» INSTRUCTIONS TO FOLLOW
Search the material for lines containing the word "experimental", and copy each one.

» RAW DATA
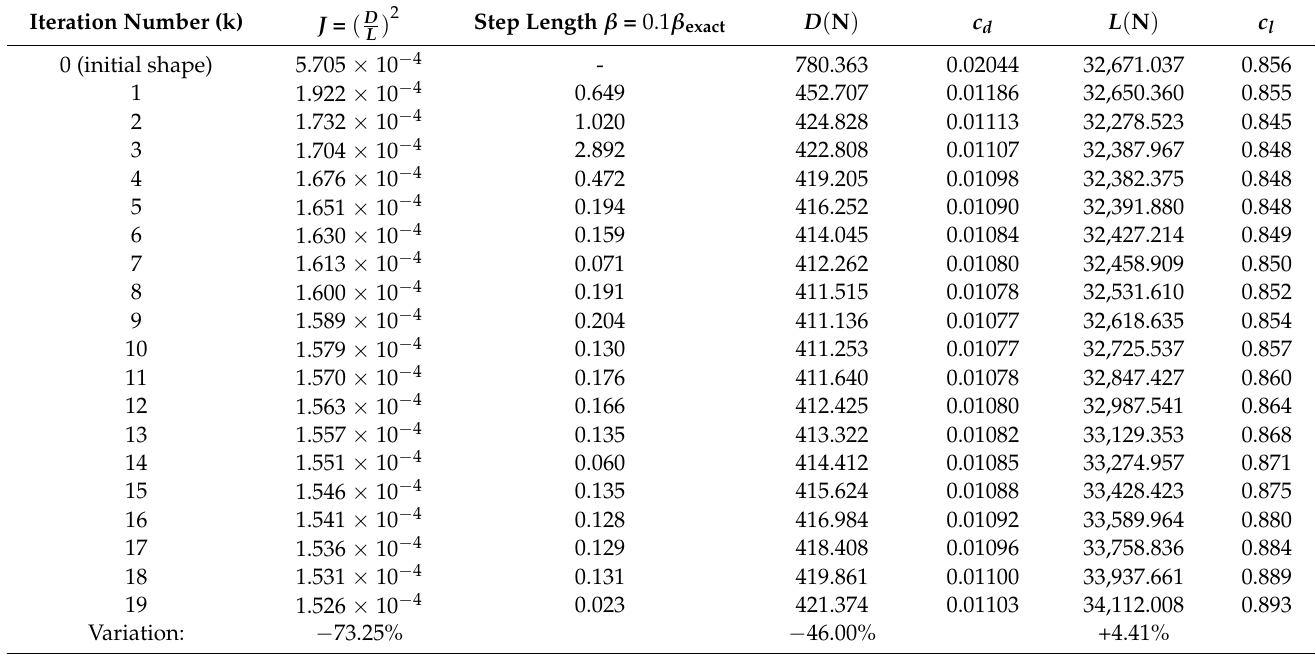
Table 5. Results for Test case II.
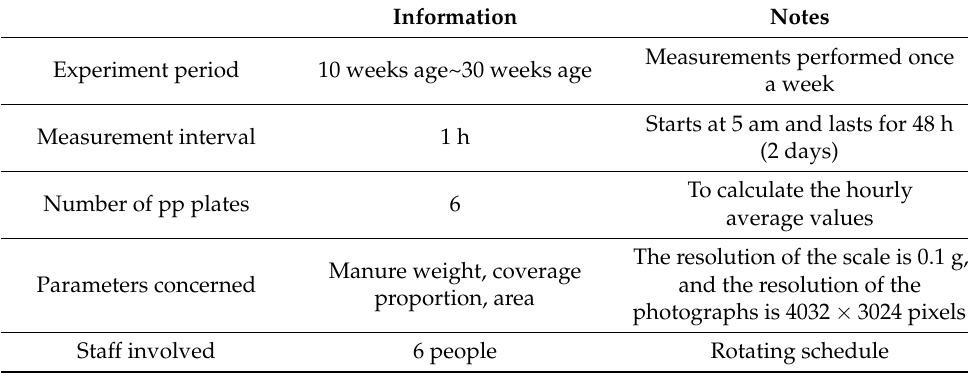
Table 1. Detailed information on the experimental measurements.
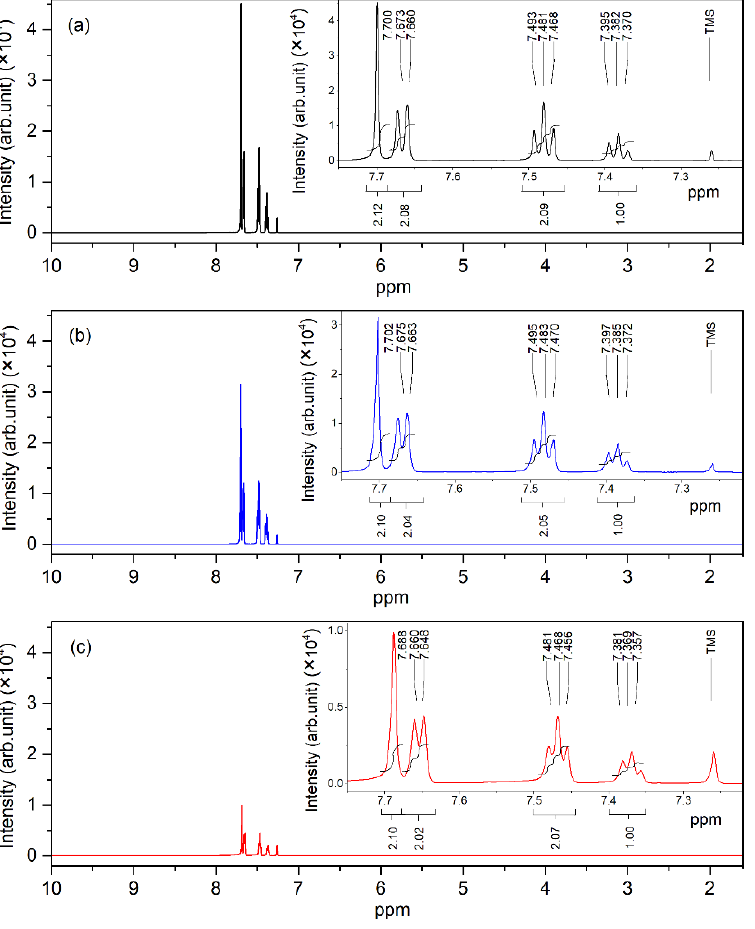
Figure 9. 1 H NMR spectra of ( a ) pure, ( b ) 0.01 wt.%, and ( c ) 0.1 wt.% pentacene-doped p-terphenyl crystals.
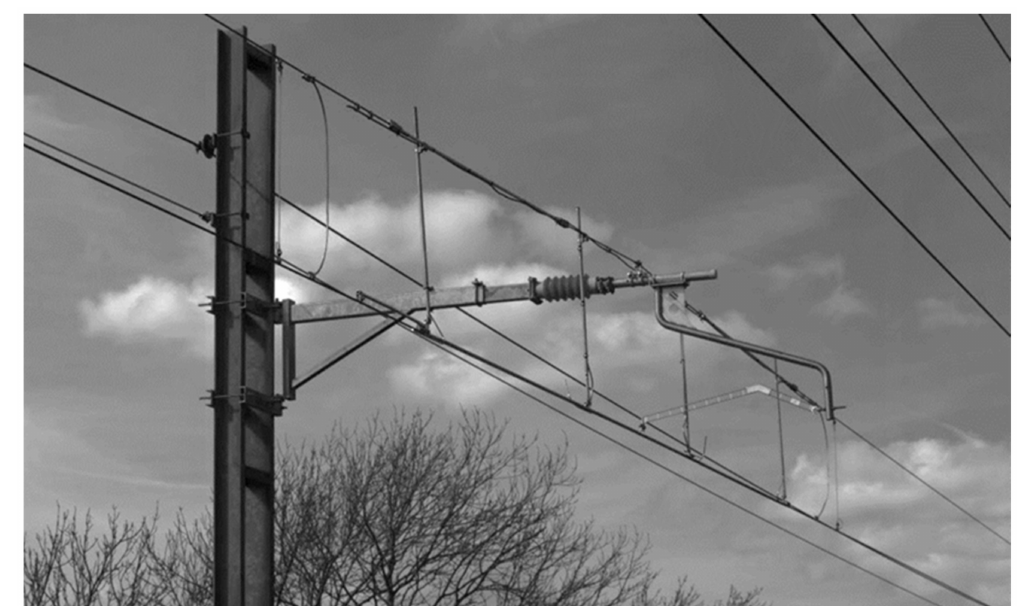
Figure 13. Neutral section installed at Melton (Old Dalby) from DBST trackside video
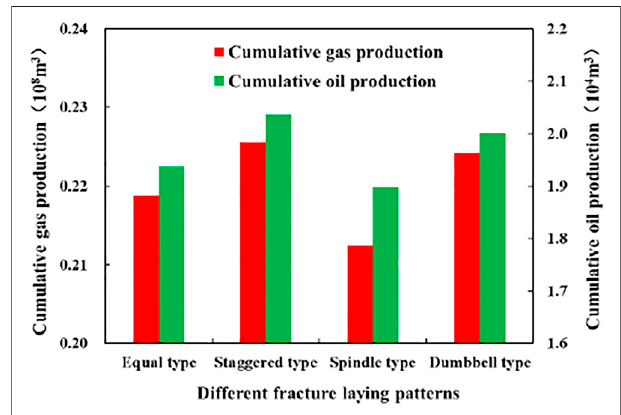
FIGURE 12 | Cumulative condensate and gas production of different fracture laying patterns.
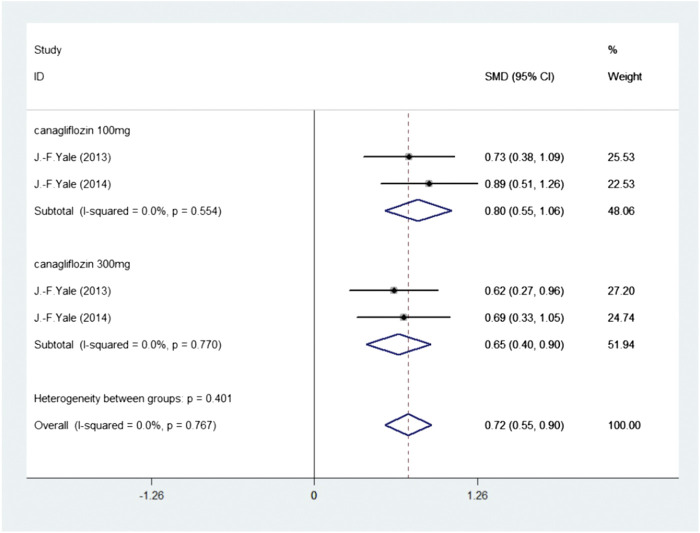
Meta-analysis and forest plot of Hematocrit for experimental group compared with control group.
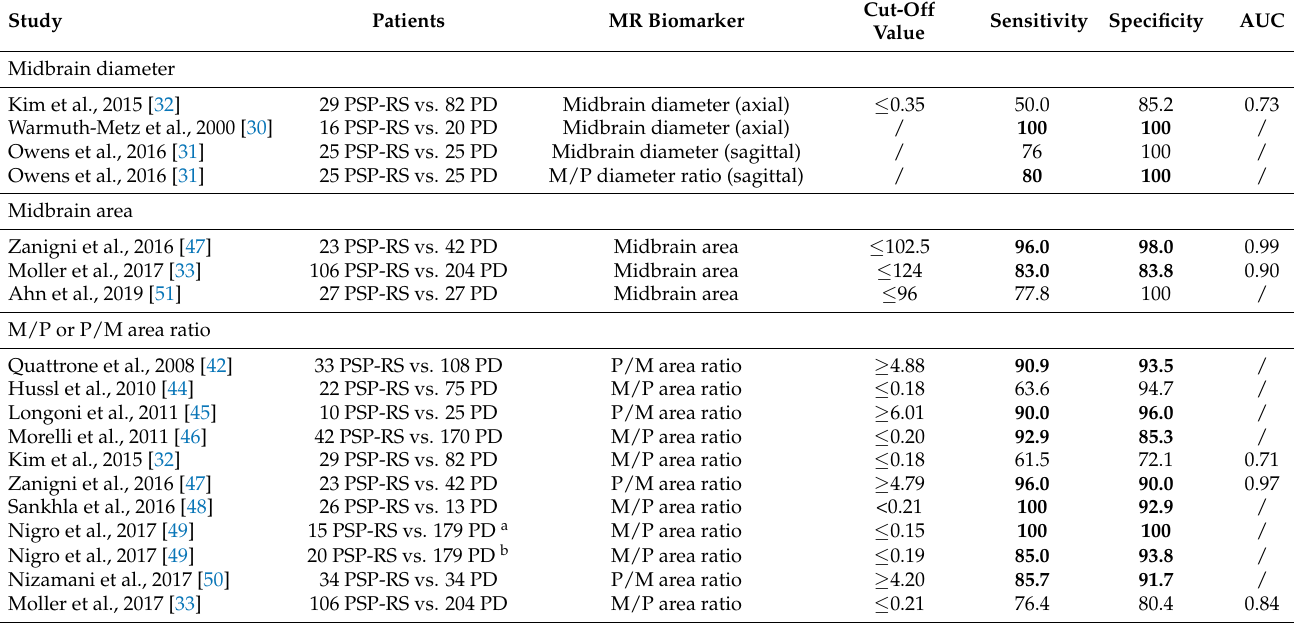
Figure 2. On the left, a midsagittal T1-weighted MR image showing midbrain and pons diameters in a patient with progressive supranuclear palsy. Elliptical regions of interest were placed at their best fit over the midbrain and the pons, and the maximal measurement perpendicular to the major axis of each ellipse was taken (white lines). The midbrain diameter was normalized dividing it by the pons diameter. On the right, a subcallosal axial T1-weighted MR image showing the measurement of the third ventricle width and the internal skull diameter in a patient with progressive supranuclear palsy. Measurements were performed at the level of the third ventricle’s maximum dilatation as the largest left-to-right width between the lateral borders of the ventricle in its central portion. The maximum internal skull diameter (ID) was also measured on the same axial slice. The third ventricle width was normalized dividing it by the ID, and the ratio value was multiplied by 100. Table 1. Studies that assessed the diagnostic performance of brainstem simple manual MR planimetric measurements in distinguishing between progressive supranuclear palsy-Richardson’s syndrome and Parkinson’s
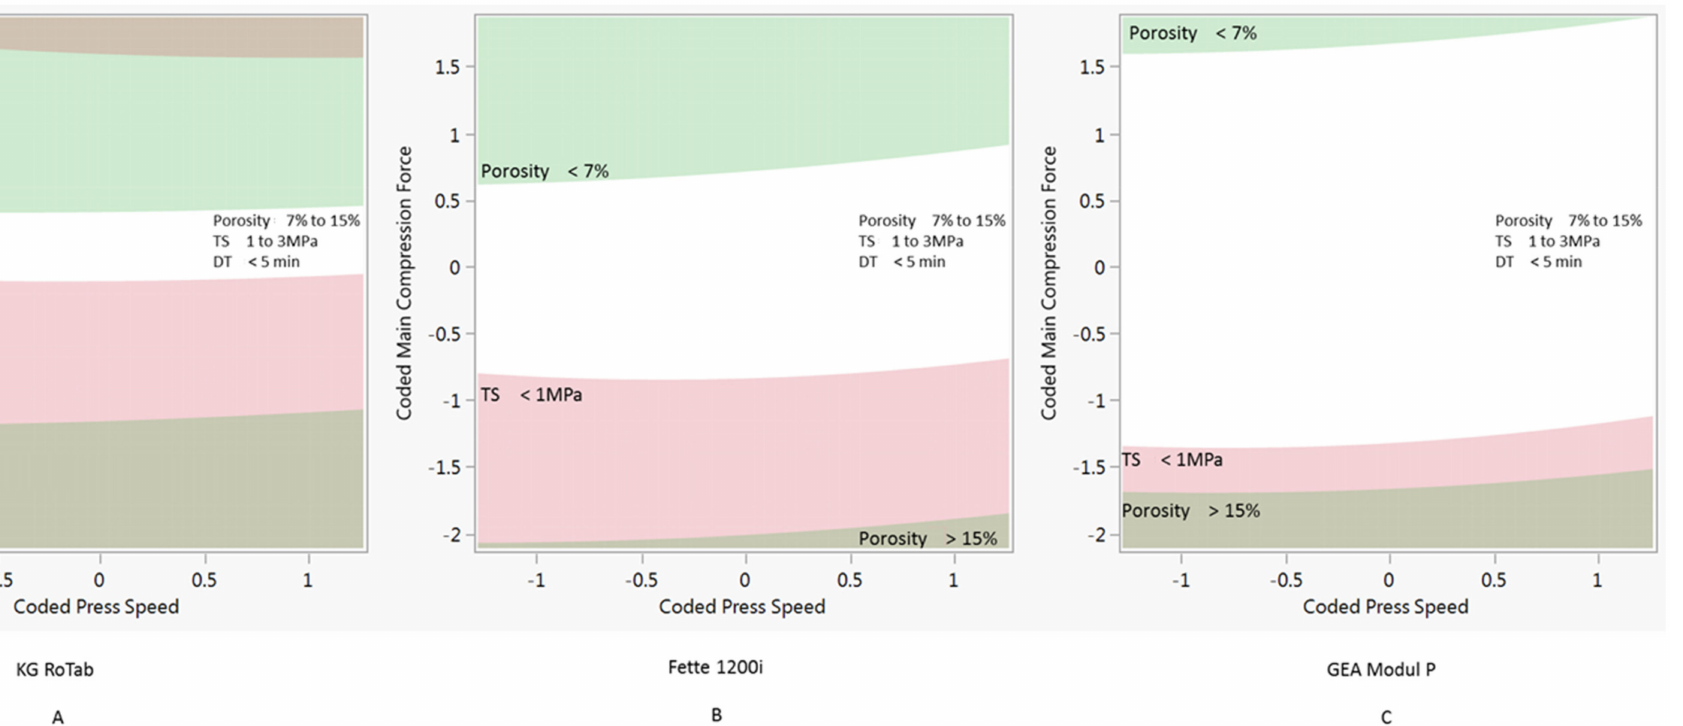
Figure 5. Two-dimensional contour profiles showing optimum process conditions for tablet tensile strength, porosity and disintegration time for formulation 3 at a set pre-compression force of 1 kN. ( A ) KG RoTab, ( B ) Fette 1200i and ( C ) Modul P. Coded main compression force and coded press speed values correspond to standardised units (Section 2.6). DT indicates disintegration time, and TS represents tensile strength. Regions of main compression force and press speed settings at which the tablets produced meet the target specifications of porosity 7% to 15%, tensile strength 1 to 3 MPa and disintegration time < 15 min are in white. Regions of main compression force and press speed settings at which the tablets produced were outside target specification are indicated by different shaded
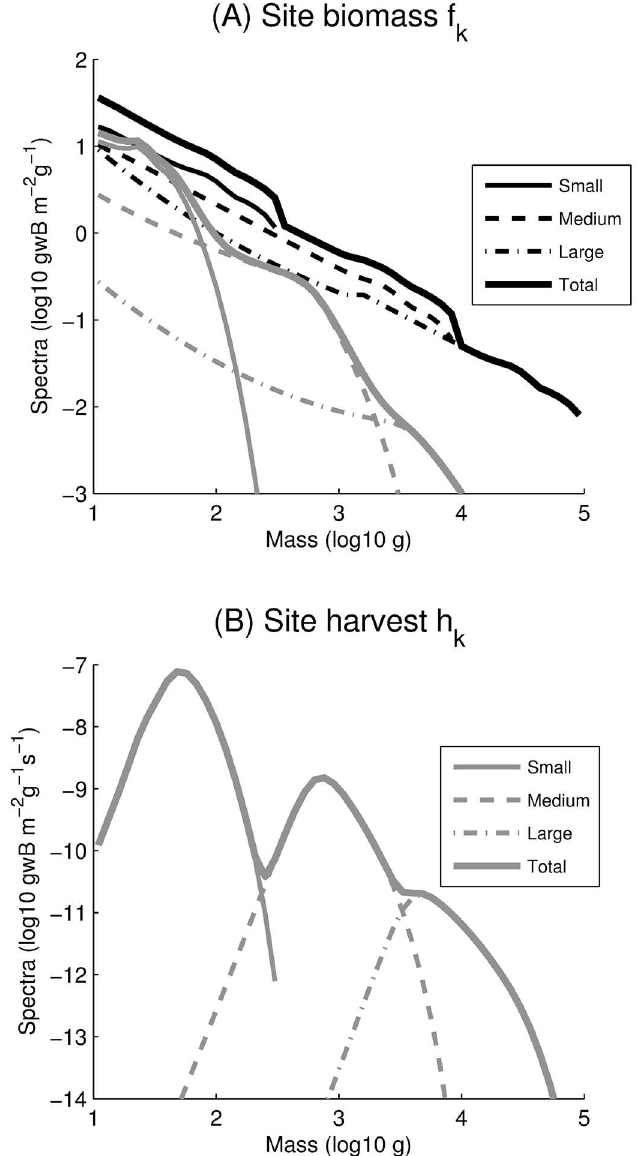
Fig 7. Steady state biomass (A) and harvest (B) size spectra. Black solid, dashed,and dot-dashedcurves representunharvested small, medium,and large groups, respectively,whereas grey curves represent harvestedspectra. Thick curves represent total biomass and harvest spectra. Curves are equilibrium solutionsof simulations for a site in the East Bering Sea LME (64˚N, 165˚W) forced with annualaveragenet primary productionand temperature using a timestep of 15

» EXERCISE SOLUTION
Table 1. Detailed information on the experimental measurements.
Meta-analysis and forest plot of Hematocrit for experimental group compared with control group.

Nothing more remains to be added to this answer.